Am I jaded? Yes, perhaps I am....
Now, as there are two sides to every story, I can infer and recognize my parents wanted me to be "mainstream" as much as possible for my own hapiness" I would not be truthful if I didn't acknowledge this. That being said, the absolute shame on my father's face and voice were obvious, even to me, who apparently cannot pick up on subtle facial and emotional cues. In his eyes, I saw embarrassment that I was not "normal like everybody else." His feelings more often than not escalated to frustration and anger about the same.
Just about the time that my Corpus Callosum would have kicked into high gear (if I'd actually had one), the time that I began to venture outside of family for a larger social and emotional circle is when he began his relentless negative mantra of disgust and shame. Of course, I had no idea that mine was not a "normal" or average childhood. I continually held myself up to the rule of my peers and found myself lacking.
My father was also struggling with his own issues. For as long as I remember he drank alcohol to excess and more so when under any stress. He has also always had a problem with explosive anger, very often my being the direction it was vented.
I do understand, particularly for fathers, they want the best for their child and often think this means "measuring up" to their peers. I do not think this necessarily "wrong", but one must ask themselves, about ACC children what is my child's "normal?" Our wiring makes us different, and no matter the wishing, the trying the prodding, the hoping the wiring will not change. Again, this does not mean we shouldn't strive for our child's very best, but we must strive for our child's very best, not our idea of what this is "supposed" to look like.

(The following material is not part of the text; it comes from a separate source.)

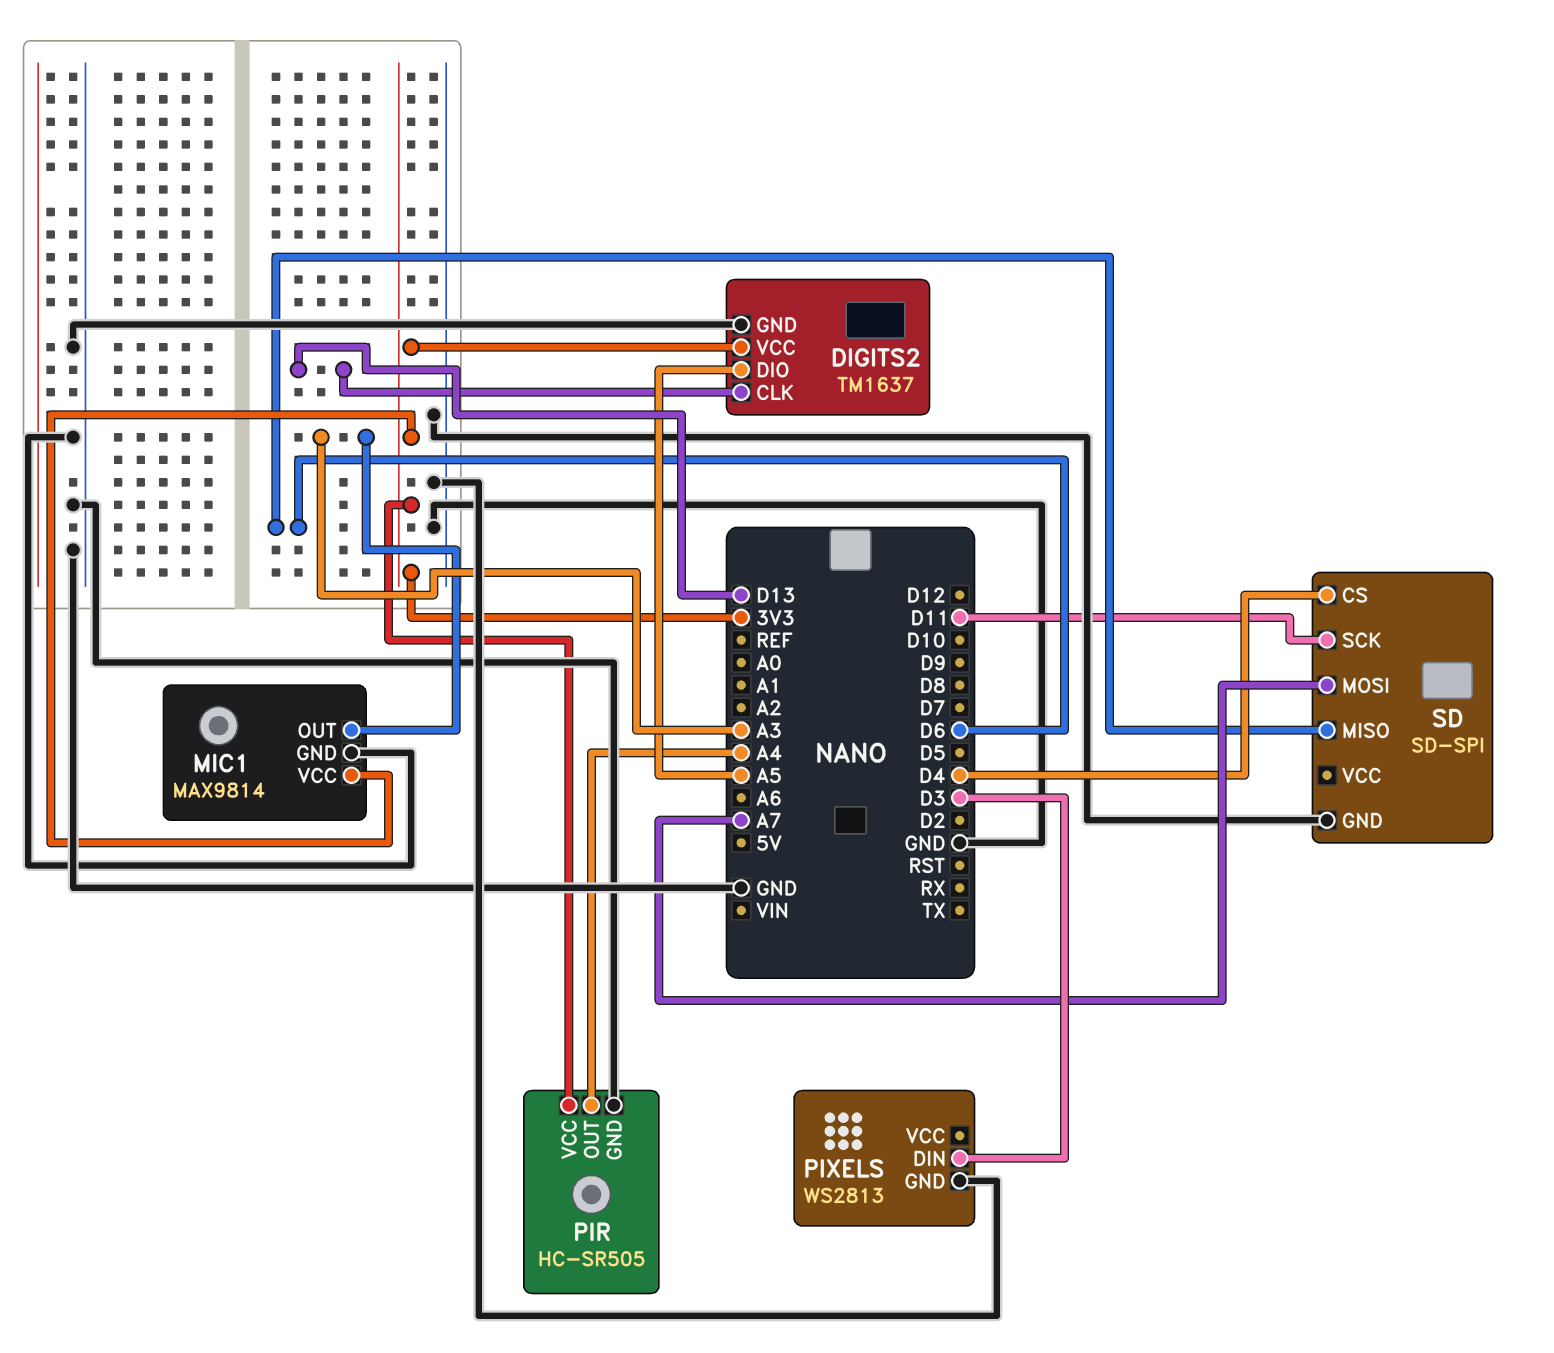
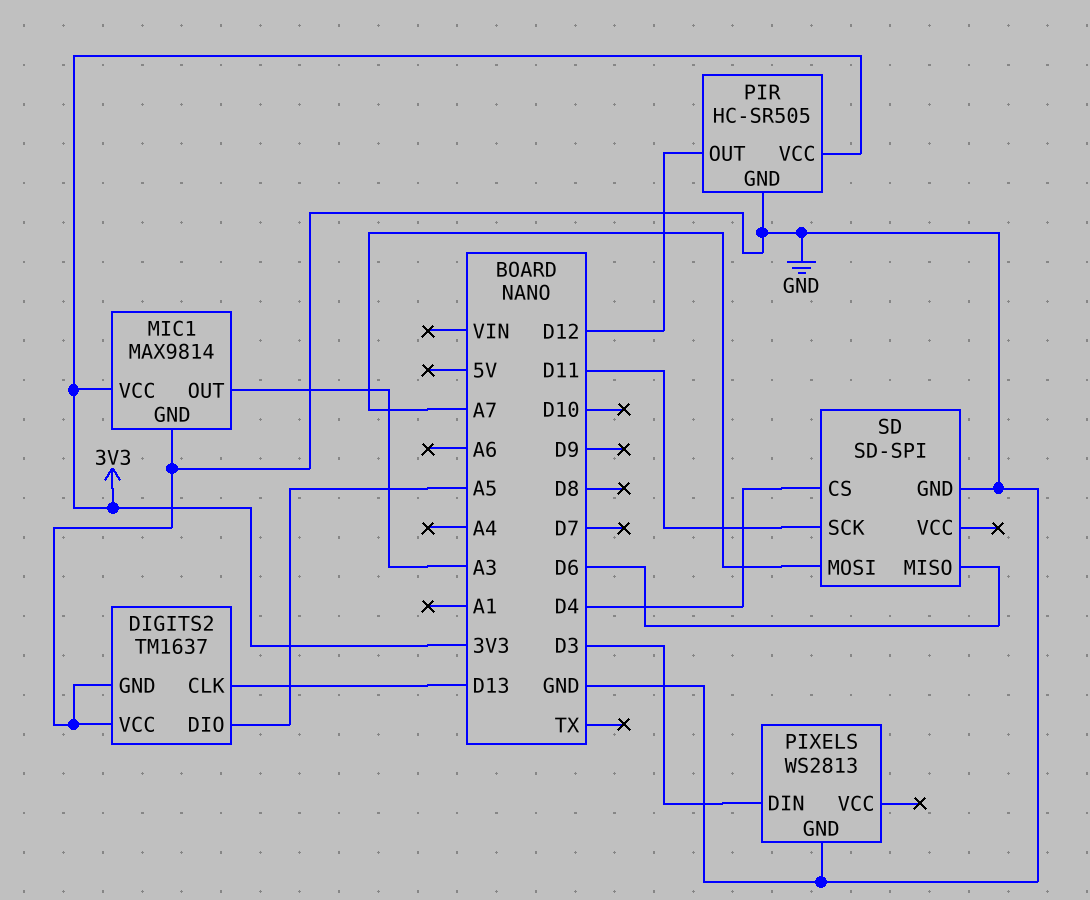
DIGITS2 pin VCC: 3V3 -> GND
PIR pin OUT: A4 -> D12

Individuals with Agenesis of the Corpus Callosum have different cognitive, memory, social and emotional processes. There is currently no medicine nor therapy, nor anything else that can change this fact. What we should hope for and strive for is our child's, or in the case of an ACC adult our own personal best. Measuring ourselves strictly and only by our peers is not only counter productive but damaging to the psyche of a human being. This even holds as true for the neurotypical individual, but more so for us.
As parents, and as individuals, we do best by learning about our child's or our own unique neurology.
ACC appears to exist on a spectrum, yet regardless of where on this spectrum an individual exists, research bears out very specific cognitive and socio-emotional differences with everyone born with Agenesis of the Corpus Callosum. I know I spent far too many years of my own life in denial of these things, always hoping that the next greatest thing would "cure" me or "heal" me. Now this is the very think I strive to be healed of. My true "cure" came about with my diagnoses of ACC. Learning to recognize and accept that I am, in fact, different than one in 4,000 of my peers has done far more to heal me, strengthen me, to discover my own unique skills and abilities than any other single thing.
I no longer waste my time and precious energy and attention trying to fix something that is not broken. It is who I am, and I am not broken, I am different. Regardless of the hole in my head, I am a whole human being, possessed of unique skills, abilities, strengths, and weaknesses, not unlike my peers.